Built-in certificates

The built-in certificate makes the OpenVPN server side setup much easier.


Login and Download Files from OmniSSL Client Portal

Log into the OmniSSL portal via URL (https://DSR_WAN_IP address/OmniSSLPortal/).vpn-9

Download the OpenVPN client software and client configuration.vpn-17

Note: For iOS and Android devices, download the OpenVPN client software via the App Store or Google Play.

Install OpenVPN Client Software

Open the client software and the pop-up Wizard will walk you through the installation step-by-step. (The following pictures are OpenVPN GUI for Windows)




Import Client Configuration

Double-click on the downloaded client configuration (client_script.bat) and then copy and paste the client configuration file (client_config.ovpn) to the OpenVPN software folder (c:\Program Files\OpenVPN\config).

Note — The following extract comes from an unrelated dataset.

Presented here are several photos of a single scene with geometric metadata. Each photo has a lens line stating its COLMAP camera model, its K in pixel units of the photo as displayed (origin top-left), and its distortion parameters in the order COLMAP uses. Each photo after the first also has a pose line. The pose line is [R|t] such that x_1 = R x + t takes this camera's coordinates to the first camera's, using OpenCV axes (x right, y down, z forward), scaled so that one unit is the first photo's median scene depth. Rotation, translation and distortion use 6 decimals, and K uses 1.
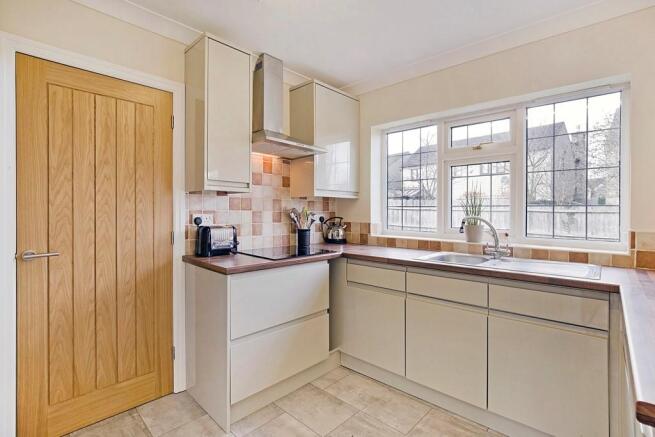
lens RADIAL K [[304.5, 0, 329.0], [0, 304.5, 207.9], [0, 0, 1]] dist [-0.025685, 0.000218]
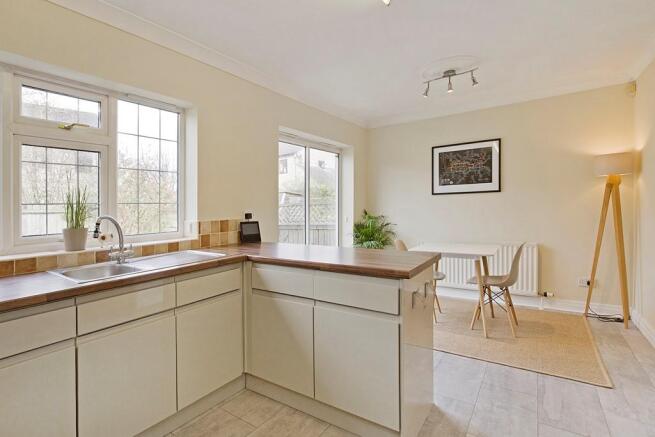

Note: For Android clients, please email the client configuration file (client_config.ovpn) to your mobile device, then import it via the OpenVPN app. For iOS clients, use iTunes to import the client config to the OpenVPN app.

Connect and Success

Double-click the desktop shortcut, right-click the icon on the bottom right side, and then click “Connect”.



The connection will be made in a few seconds.



Happy Connecting!



To summarize, IPSec is secure and robust, but it’s not that user-friendly for beginners. GRE is simple and convenient, but it’s not secure enough for enterprise-level networks. PPTP/L2TP are common but old and don’t represent the best choice. If only L2TP/IPsec or PPTP are available, take L2TP/IPsec. Stay away from PPTP if possible, unless you absolutely have to connect to an outdated server that allows only older VPN protocols.

OpenVPN is new and secure, although you need to install third-party software. OpenVPN is D-Link’s choice for the D-Link OmniSSL feature for enterprise to help our clients achieve the best secure remote access option for their business needs.